638.1 Quiconque entrave, de quelque manière que ce soit, l’action d’un agent de la paix agissant en vertu du présent code, [...] ou d’une autre loi dont la Société [...] est chargée de l’application, notamment en le trompant par réticence ou par de fausses déclarations, en refusant de lui fournir des renseignements ou des documents qu’il a le pouvoir d’exiger ou d’examiner, en cachant ou en détruisant un document ou un bien concerné par une inspection, commet une infraction et est passible d’une amende de 300 $ à 600 $ [...]

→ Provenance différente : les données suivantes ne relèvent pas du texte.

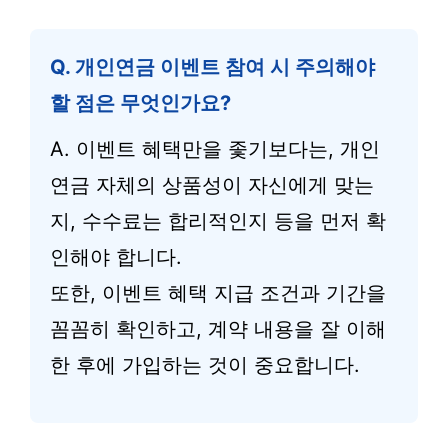
Q. 개인연금 이벤트 참여 시 주의해야
할 점은 무엇인가요?
A. 이벤트 혜택만을 좇기보다는, 개인
연금 자체의 상품성이 자신에게 맞는
지, 수수료는 합리적인지 등을 먼저 확
인해야 합니다.
또한, 이벤트 혜택 지급 조건과 기간을
꼼꼼히 확인하고, 계약 내용을 잘 이해
한 후에 가입하는 것이 중요합니다.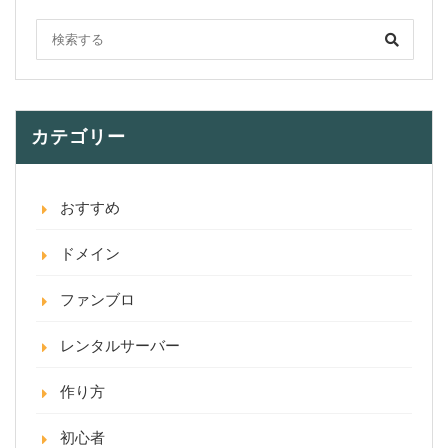
カテゴリー
おすすめ
ドメイン
ファンブロ
レンタルサーバー
作り方
初心者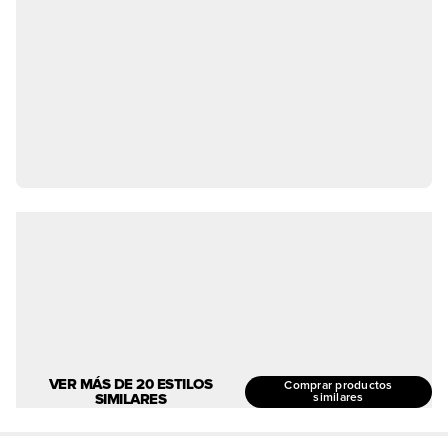
VER MÁS DE 20 ESTILOS
Comprar productos
SIMILARES
similares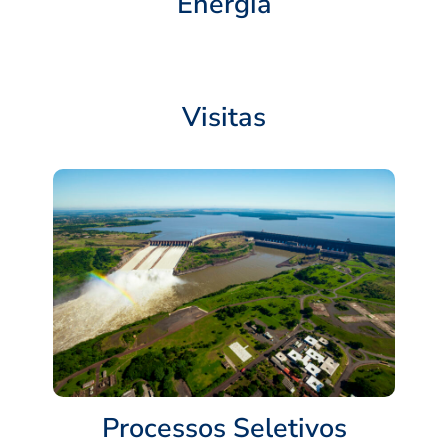
Energia
Visitas
Processos Seletivos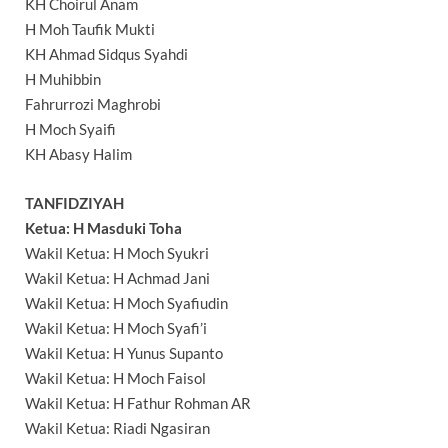
KH Choirul Anam
H Moh Taufik Mukti
KH Ahmad Sidqus Syahdi
H Muhibbin
Fahrurrozi Maghrobi
H Moch Syaifi
KH Abasy Halim
TANFIDZIYAH
Ketua: H Masduki Toha
Wakil Ketua: H Moch Syukri
Wakil Ketua: H Achmad Jani
Wakil Ketua: H Moch Syafiudin
Wakil Ketua: H Moch Syafi’i
Wakil Ketua: H Yunus Supanto
Wakil Ketua: H Moch Faisol
Wakil Ketua: H Fathur Rohman AR
Wakil Ketua: Riadi Ngasiran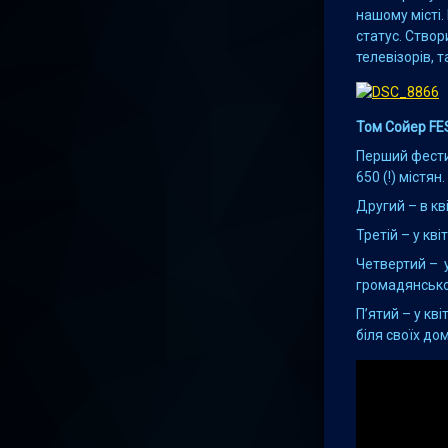
нашому місті.
статус. Створ
телевізорів, 
Том Сойер F
Перший фестив
650 (!) містян.
Другий – в кв
Третій – у кв
Четвертий – у
громадянсько
П’ятий – у кв
біля своїх до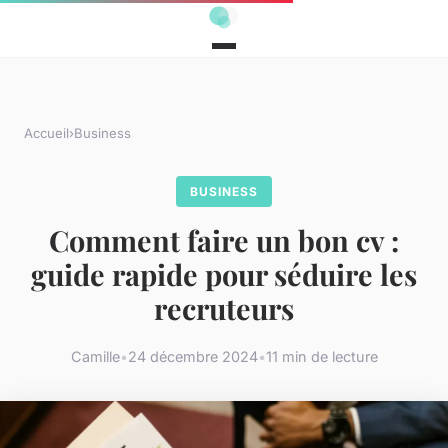
Accueil
›
Business
BUSINESS
Comment faire un bon cv :
guide rapide pour séduire les
recruteurs
Camille
•
24 décembre 2024
•
11 min de lecture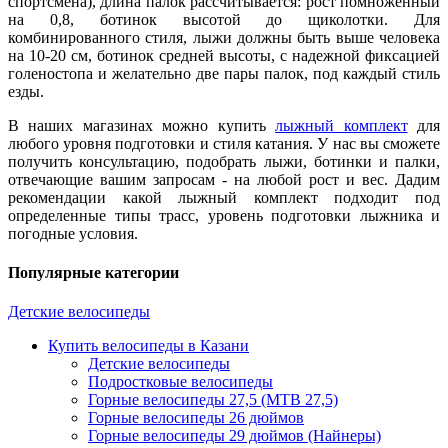
спортсмена), длина палок рассчитывается: рост помноженный
на 0,8, ботинок высотой до щиколотки. Для
комбинированного стиля, лыжи должны быть выше человека
на 10-20 см, ботинок средней высоты, с надежной фиксацией
голеностопа и желательно две пары палок, под каждый стиль
езды.
В наших магазинах можно купить
лыжный комплект
для
любого уровня подготовки и стиля катания. У нас вы сможете
получить консультацию, подобрать лыжи, ботинки и палки,
отвечающие вашим запросам - на любой рост и вес. Дадим
рекомендации какой лыжный комплект подходит под
определенные типы трасс, уровень подготовки лыжника и
погодные условия.
Популярные категории
Детские велосипеды
Купить велосипеды в Казани
Детские велосипеды
Подростковые велосипеды
Горные велосипеды 27,5 (MTB 27,5)
Горные велосипеды 26 дюймов
Горные велосипеды 29 дюймов (Найнеры)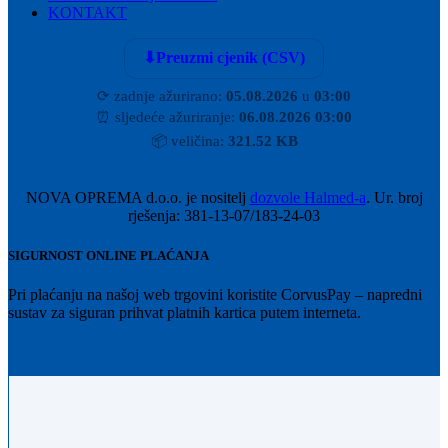
KONTAKT
⬇
Preuzmi cjenik (CSV)
⟳
zadnje ažurirano:
05.08.2026
u
03:00
⏰
sljedeće ažuriranje:
06.08.2026 03:00
📦
veličina:
321.52 KB
NOVA OPREMA d.o.o. je nositelj
dozvole Halmed-a
. Ur. broj
rješenja: 381-13-07/183-24-03
SIGURNOST ONLINE PLAĆANJA
Pri plaćanju na našoj web trgovini koristite CorvusPay – napredni
sustav za siguran prihvat platnih kartica putem interneta.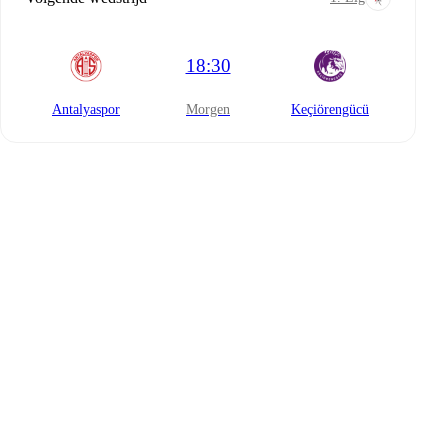
18:30
Antalyaspor
morgen
Keçiörengücü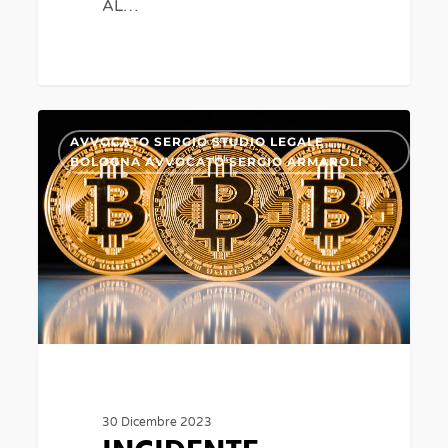
AL…
0
INCIDENTE
0
AVVOCATO SERGIO STUDIO LEGALE
STRADALE-
BOLOGNA AVVOCATO SERGIO ARMAROLI
RAPPORTI
FRA
DANNEGGIATO
E
CONDUCENTE
ANTAGONISTA-
PROVA
PIENA
30 Dicembre 2023
DELLA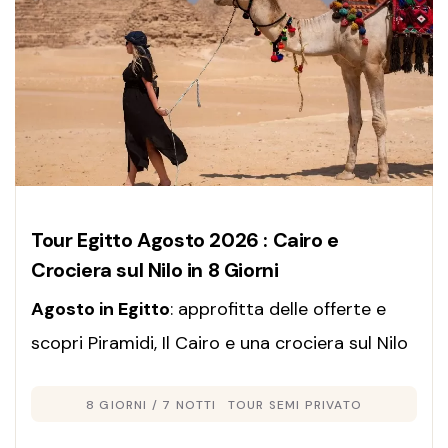
Tour Egitto Agosto 2026 : Cairo e
Crociera sul Nilo in 8 Giorni
Agosto in Egitto
: approfitta delle offerte e
scopri Piramidi, Il Cairo e una crociera sul Nilo
di 8 giorni tra storia millenaria, relax e
8 GIORNI / 7 NOTTI
TOUR SEMI PRIVATO
panorami spettacolari. Vivi un’esperienza
indimenticabile!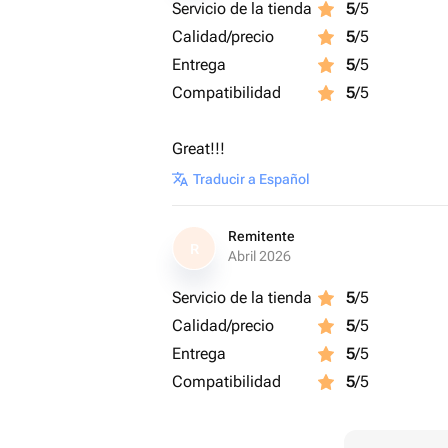
Servicio de la tienda
5
/5
Calidad/precio
5
/5
Entrega
5
/5
Compatibilidad
5
/5
Great!!!
Traducir a Español
Remitente
R
Abril 2026
Servicio de la tienda
5
/5
Calidad/precio
5
/5
Entrega
5
/5
Compatibilidad
5
/5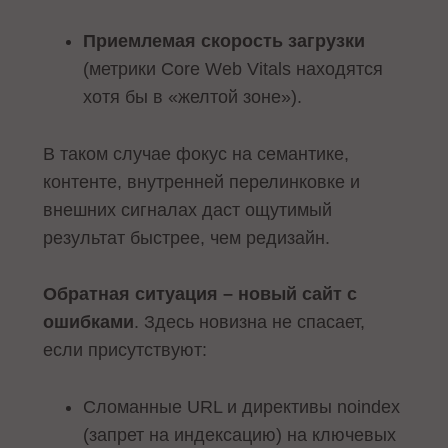
Приемлемая скорость загрузки
(метрики Core Web Vitals находятся
хотя бы в «желтой зоне»).
В таком случае фокус на семантике,
контенте, внутренней перелинковке и
внешних сигналах даст ощутимый
результат быстрее, чем редизайн.
Обратная ситуация – новый сайт с
ошибками
. Здесь новизна не спасает,
если присутствуют:
Сломанные URL и директивы noindex
(запрет на индексацию) на ключевых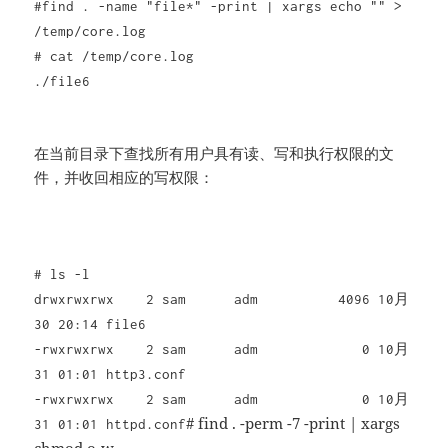
#find . -name "file*" -print | xargs echo "" >
/temp/core.log
# cat /temp/core.log
./file6
在当前目录下查找所有用户具有读、写和执行权限的文
件，并收回相应的写权限：
# ls -l
drwxrwxrwx 2 sam adm 4096 10月
30 20:14 file6
-rwxrwxrwx 2 sam adm 0 10月
31 01:01 http3.conf
-rwxrwxrwx 2 sam adm 0 10月
# find . -perm -7 -print | xargs
31 01:01 httpd.conf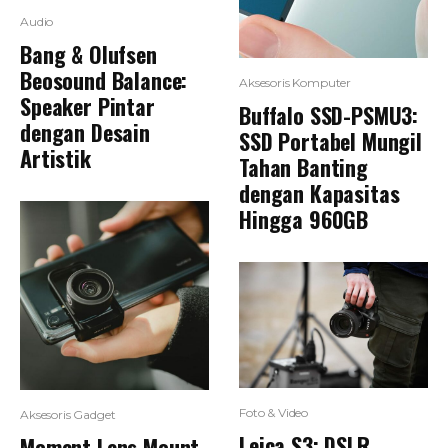
Audio
Bang & Olufsen
Beosound Balance:
Aksesoris Komputer
Speaker Pintar
Buffalo SSD-PSMU3:
dengan Desain
SSD Portabel Mungil
Artistik
Tahan Banting
dengan Kapasitas
Hingga 960GB
Foto & Video
Aksesoris Gadget
Leica S3: DSLR
Moment Lens Mount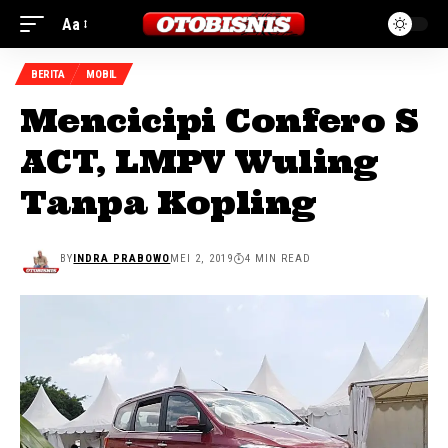
Aa
BERITA
MOBIL
Mencicipi Confero S
ACT, LMPV Wuling
Tanpa Kopling
BY
INDRA PRABOWO
MEI 2, 2019
4 MIN READ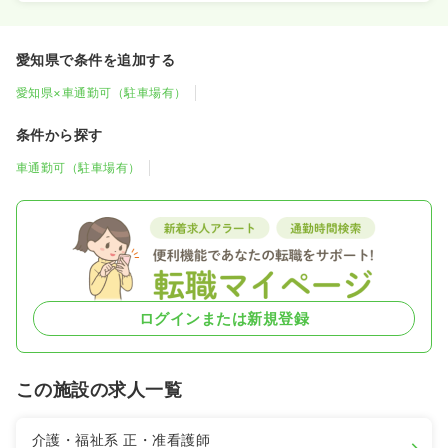
愛知県で条件を追加する
愛知県×車通勤可（駐車場有）
条件から探す
車通勤可（駐車場有）
ログインまたは新規登録
この施設の求人一覧
介護・福祉系
正・准看護師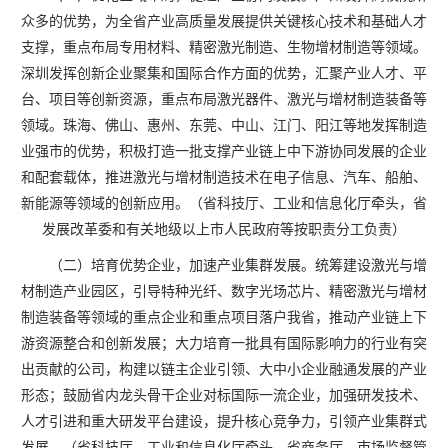
众多的优势，为全省产业高质量发展提供关键核心技术和基础人才
支撑，重点布局专用材料、精密激光制造、生物增材制造等领域。
深圳发挥创新企业聚集和国际合作方面的优势，汇聚产业人才、平
台、项目等创新资源，重点布局激光器件、激光与增材制造装备等
领域。珠海、佛山、惠州、东莞、中山、江门、阳江等地发挥制造
业强市的优势，积极打造一批支撑产业链上中下游协同发展的企业
和配套载体，推进激光与增材制造技术在电子信息、汽车、船舶、
新能源等领域的创新应用。（省科技厅、工业和信息化厅牵头，省
发展改革委和有关地级以上市人民政府等按职责分工负责）
（二）培育优势企业，加速产业集群发展。统筹建设激光与增
材制造产业园区，引导特种光纤、数字光场芯片、精密激光与增材
制造装备等领域的重点企业和重点项目落户我省，推动产业链上下
游资源整合和创新发展；大力培育一批具有国际影响力的行业有突
出贡献的公司，构建以链主企业引领、大中小企业融通发展的产业
形态；鼓励省内龙头骨干企业对标国际一流企业，加强研发技术、
人才引进和重大研发平台建设，提升核心竞争力，引领产业集群式
发展。（省科技厅、工业和信息化厅牵头，省商务厅、市场监督管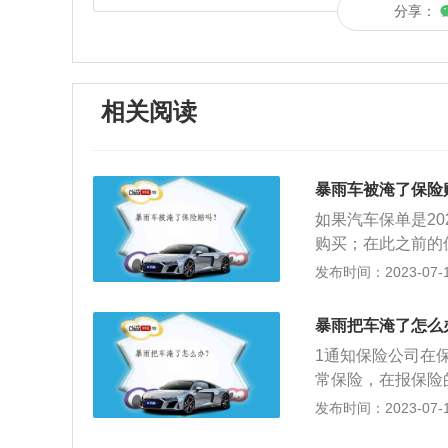
分享：
相关阅读
暴雨车被淹了保险
如果汽车保单是20
购买；在此之前的
赔。以下是汽车涉
发布时间：2023-07-17
水时发动机处于熄
零部件和电气线路
暴雨把车淹了怎么
安置在相对安全的
1通知保险公司在
等问题出现。
常保险，在报保险
就不能再次启动发
发布时间：2023-07-17
行赔偿。3车辆维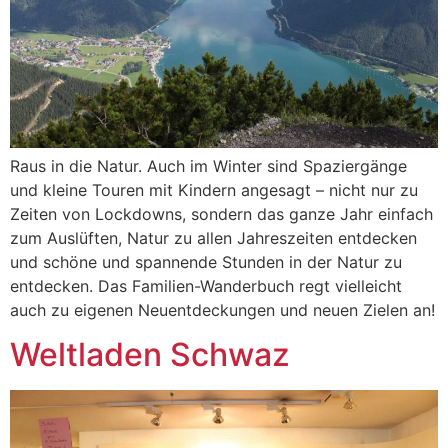
Raus in die Natur. Auch im Winter sind Spaziergänge
und kleine Touren mit Kindern angesagt – nicht nur zu
Zeiten von Lockdowns, sondern das ganze Jahr einfach
zum Auslüften, Natur zu allen Jahreszeiten entdecken
und schöne und spannende Stunden in der Natur zu
entdecken. Das Familien-Wanderbuch regt vielleicht
auch zu eigenen Neuentdeckungen und neuen Zielen an!
Weltladen Schwaz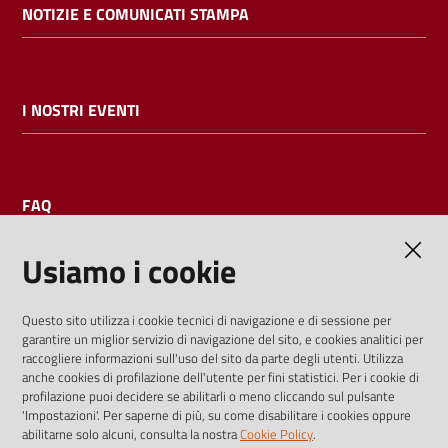
NOTIZIE E COMUNICATI STAMPA
I NOSTRI EVENTI
FAQ
Usiamo i cookie
AMMINISTRAZIONE TRASPARENTE
Questo sito utilizza i cookie tecnici di navigazione e di sessione per
garantire un miglior servizio di navigazione del sito, e cookies analitici per
I dati personali pubblicati sono riutilizzabili solo alle condizioni
raccogliere informazioni sull'uso del sito da parte degli utenti. Utilizza
previste dalla direttiva comunitaria 2003/98/CE e dal d.lgs.
anche cookies di profilazione dell'utente per fini statistici. Per i cookie di
profilazione puoi decidere se abilitarli o meno cliccando sul pulsante
36/2006
'Impostazioni'. Per saperne di più, su come disabilitare i cookies oppure
abilitarne solo alcuni, consulta la nostra
Cookie Policy
.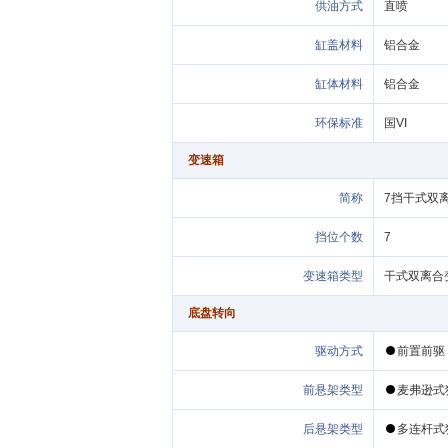
方式
材料
材料
环保标准
国VI
变速箱
简称
7挡干式双
挡位个数
7
变速箱类型
干式双离合变
底盘转向
驱动方式
前
类型
式
类型
式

[26] Les passages pertinents du Règlement sur le bruit étaient ceux-ci :
1. Aux fins du présent règlement, les mots suivants signifient :
« lieu habité » : un bâtiment ou un espace non bâti dans lequel ou sur lequel des personnes résident, travaillent ou séjournent, et comprend une habitation, un édifice à bureaux, un hôpital, un campement ou tout autre lieu analogue ou partie d’un tel lieu qui constitue un local distinct au termes d’une ordonnance;
SECTION III
BRUIT DANS LES LIEUX HABITÉS
9. [...] est spécifiquement prohibé lorsqu'il s'entend à l'extérieur ou dans un autre local, quelle que soit sa destination, que celui d’où il provient :
4º le bruit de cris, de clameurs, de chants, d'altercations ou d'imprécations et toute autre forme de tapage.
21. Quiconque contrevient au présent règlement commet une infraction et est passible :
1º s'il s'agit d'une personne physique :
a) pour une première infraction, d'une amende de 300 $ à 1 000 $;
[27] Dans Montréal (Ville) c. 2952-1366 Québec Inc.[5], la Cour suprême du Canada a donné une interprétation étroite au Règlement sur le bruit afin de conclure à sa constitutionnalité. Le bruit qui est prohibé par le Règlement se distingue du bruit pris dans un sens littéral. Il doit être perturbateur. Il se distingue du bruit d’ambiance et interfère avec l’utilisation paisible de l’espace urbain :
31 D’autres dispositions du Règlement aident aussi à cerner l’intention du législateur. Le Règlement (reproduit en annexe) comporte plusieurs définitions qui permettent d’identifier différents types de bruits. Ainsi, un « bruit comportant des sons purs audibles » est défini comme « un bruit perturbateur dont l’énergie acoustique est concentrée autour de certaines fréquences ». La notion de « bruit perturbateur » est d’ailleurs présente dans la majorité des définitions des différents bruits. Ce renvoi explicite à la notion de perturbation est cohérent avec l’objectif identifié plus tôt. L’expression « bruit perturbateur » est elle-même définie comme « un bruit repérable distinctement du bruit d’ambiance et considéré comme source aux fins d’analyse, et comprend un bruit défini comme tel au présent article ». Le « bruit d’ambiance » est la norme à laquelle le bruit perturbateur peut être mesuré. Le « bruit d’ambiance » est « un ensemble de bruits habituels de diverses provenances, y compris des bruits d’origine extérieure, à caractère plus ou moins régulier et repérables dans un temps déterminé en dehors de tout bruit perturbateur ». La première caractéristique du bruit perturbateur est donc de se distinguer du bruit d’ambiance. Le bruit qui perturbe rejoint le bruit qui interfère avec l’utilisation paisible de l’espace urbain et se distingue du bruit pris dans un sens littéral.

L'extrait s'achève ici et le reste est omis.